[SELECTED EXCERPT]:
>>>>

Measured values of emission on fossil fuel power plant locations do not stand out from locations without fossil fuel power plants. The same comment holds for the box-plots below.   

Main conclusion is that locations of fossil fuel power plants cannot be distinguished solely from emission measurements of NO2 in troposphere. Additional information on locations of fossil fuel power plants is necessary to construct a model.

In [None]:

data_dow=ef_rgn.pivot(columns='dow',values='trop')

days=['mon','tue', 'wed','thu','fri','sat','sun']

f11, ax11 = plt.subplots(1, 2, figsize=(20, 4))
chart=sns.boxplot(data=data_dow, ax=ax11[0])
chart.set_xticklabels(days, rotation=45, horizontalalignment='right')
chart.set_title('Regional NO2 in troposphere')
chart.set_ylabel('emission (NO2 troposphere)') 

p=13 # number selects location to show
data_dow=tro.pivot(columns='dow',values=tro.columns[p])

chart=sns.boxplot(data=data_dow, ax=ax11[1])
chart.set_xticklabels(days, rotation=45, horizontalalignment='right')
chart.set_title(tro.columns[p])
chart.set_ylabel('emission (NO2 troposphere)') ;

monthly_data_location(no,tro,'monthly data NO2 column','monthly data troposphere' )
monthly_data_location(aa,clf,'monthly data aerosol absorption index','monthly data cloud fraction' )

# 6. Climate data on temperature, humidity and wind speed #

In [None]:
gray_plant=power_plants.loc[((power_plants['primary_fuel']=='Coal') | (power_plants['primary_fuel']=='Oil') | (power_plants['primary_fuel']=='Gas')),
                         ['name','primary_fuel','capacity_mw','img_idx_lt','img_idx_lg','plant']]


gray_plant=gray_plant.sort_values('primary_fuel')

# calculation of maximum daily production (MWh) based on max. capacity of power plants
gray_plant['Max_Prod']=(gray_plant['capacity_mw']*24).astype(int)

print('Dataframe for local calculation of emission factors : ')
#print(gray_plant.head())

n=11 # size of area around a plant where emission is averaged for further calculation
#n=4
#n=3

gray=pd.DataFrame({})

<<<<

[DATA EXTRACT]:
>>>>

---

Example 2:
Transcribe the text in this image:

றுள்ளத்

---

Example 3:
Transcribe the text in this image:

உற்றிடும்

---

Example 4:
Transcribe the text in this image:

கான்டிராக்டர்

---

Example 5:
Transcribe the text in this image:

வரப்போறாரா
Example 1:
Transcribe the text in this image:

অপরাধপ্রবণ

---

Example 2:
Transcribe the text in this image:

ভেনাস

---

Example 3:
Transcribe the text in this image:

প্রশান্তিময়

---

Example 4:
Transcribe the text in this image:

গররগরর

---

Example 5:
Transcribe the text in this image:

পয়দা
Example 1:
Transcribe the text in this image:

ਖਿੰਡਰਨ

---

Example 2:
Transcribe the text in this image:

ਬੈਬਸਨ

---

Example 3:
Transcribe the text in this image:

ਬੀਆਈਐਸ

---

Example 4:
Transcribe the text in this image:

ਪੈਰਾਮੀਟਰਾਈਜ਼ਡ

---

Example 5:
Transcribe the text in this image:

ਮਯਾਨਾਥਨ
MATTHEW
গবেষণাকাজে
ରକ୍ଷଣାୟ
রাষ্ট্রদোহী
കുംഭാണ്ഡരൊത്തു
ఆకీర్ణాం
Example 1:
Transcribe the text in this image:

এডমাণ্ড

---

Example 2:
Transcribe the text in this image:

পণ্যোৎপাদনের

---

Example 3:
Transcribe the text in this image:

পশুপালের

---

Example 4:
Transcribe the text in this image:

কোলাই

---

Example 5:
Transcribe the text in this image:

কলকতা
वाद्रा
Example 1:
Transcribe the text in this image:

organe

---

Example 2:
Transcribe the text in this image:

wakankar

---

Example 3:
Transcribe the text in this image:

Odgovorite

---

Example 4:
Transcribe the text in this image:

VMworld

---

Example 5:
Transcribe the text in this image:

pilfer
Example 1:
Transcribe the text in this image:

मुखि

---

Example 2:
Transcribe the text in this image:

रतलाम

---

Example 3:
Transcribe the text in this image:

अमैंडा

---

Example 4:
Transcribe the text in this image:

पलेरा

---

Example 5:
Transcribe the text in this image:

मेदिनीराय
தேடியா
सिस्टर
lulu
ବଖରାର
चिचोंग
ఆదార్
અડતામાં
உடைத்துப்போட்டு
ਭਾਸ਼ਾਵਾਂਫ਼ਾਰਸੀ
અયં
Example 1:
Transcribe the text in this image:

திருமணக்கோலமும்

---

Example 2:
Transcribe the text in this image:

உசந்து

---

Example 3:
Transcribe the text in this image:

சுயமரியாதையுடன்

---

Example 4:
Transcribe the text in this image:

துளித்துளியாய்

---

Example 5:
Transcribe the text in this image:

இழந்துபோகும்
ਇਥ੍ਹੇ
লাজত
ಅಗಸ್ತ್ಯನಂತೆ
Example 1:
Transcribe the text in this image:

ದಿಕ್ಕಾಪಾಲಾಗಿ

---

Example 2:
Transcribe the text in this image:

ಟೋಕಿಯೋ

<<<<

[REQUIREMENTS]:
A) Say whether each statement agrees with the notebook excerpt on NO2 and power plants. Answer yes or no, and quote the words that decide it. (i) Fossil fuel power plant locations can be picked out from NO2 troposphere measurements alone. (ii) Maximum daily production is found by multiplying a plant's capacity by 24. (iii) The size of the area around a plant where emission is averaged is set to 11.
B) Change "Transcribe" to "Copy" in the stretch of the records from the start through the line that contains "திருமணக்கோலமும்", and give back only that stretch with everything else left as it is.

[EXERCISE RESPONSES]:
A)
(i) No: "locations of fossil fuel power plants cannot be distinguished solely from emission measurements of NO2 in troposphere"
(ii) Yes: "gray_plant['Max_Prod']=(gray_plant['capacity_mw']*24).astype(int)"
(iii) Yes: "n=11 # size of area around a plant where emission is averaged for further calculation"

B)
---

Example 2:
Copy the text in this image:

றுள்ளத்

---

Example 3:
Copy the text in this image:

உற்றிடும்

---

Example 4:
Copy the text in this image:

கான்டிராக்டர்

---

Example 5:
Copy the text in this image:

வரப்போறாரா
Example 1:
Copy the text in this image:

অপরাধপ্রবণ

---

Example 2:
Copy the text in this image:

ভেনাস

---

Example 3:
Copy the text in this image:

প্রশান্তিময়

---

Example 4:
Copy the text in this image:

গররগরর

---

Example 5:
Copy the text in this image:

পয়দা
Example 1:
Copy the text in this image:

ਖਿੰਡਰਨ

---

Example 2:
Copy the text in this image:

ਬੈਬਸਨ

---

Example 3:
Copy the text in this image:

ਬੀਆਈਐਸ

---

Example 4:
Copy the text in this image:

ਪੈਰਾਮੀਟਰਾਈਜ਼ਡ

---

Example 5:
Copy the text in this image:

ਮਯਾਨਾਥਨ
MATTHEW
গবেষণাকাজে
ରକ୍ଷଣାୟ
রাষ্ট্রদোহী
കുംഭാണ്ഡരൊത്തു
ఆకీర్ణాం
Example 1:
Copy the text in this image:

এডমাণ্ড

---

Example 2:
Copy the text in this image:

পণ্যোৎপাদনের

---

Example 3:
Copy the text in this image:

পশুপালের

---

Example 4:
Copy the text in this image:

কোলাই

---

Example 5:
Copy the text in this image:

কলকতা
वाद्रा
Example 1:
Copy the text in this image:

organe

---

Example 2:
Copy the text in this image:

wakankar

---

Example 3:
Copy the text in this image:

Odgovorite

---

Example 4:
Copy the text in this image:

VMworld

---

Example 5:
Copy the text in this image:

pilfer
Example 1:
Copy the text in this image:

मुखि

---

Example 2:
Copy the text in this image:

रतलाम

---

Example 3:
Copy the text in this image:

अमैंडा

---

Example 4:
Copy the text in this image:

पलेरा

---

Example 5:
Copy the text in this image:

मेदिनीराय
தேடியா
सिस्टर
lulu
ବଖରାର
चिचोंग
ఆదార్
અડતામાં
உடைத்துப்போட்டு
ਭਾਸ਼ਾਵਾਂਫ਼ਾਰਸੀ
અયં
Example 1:
Copy the text in this image:

திருமணக்கோலமும்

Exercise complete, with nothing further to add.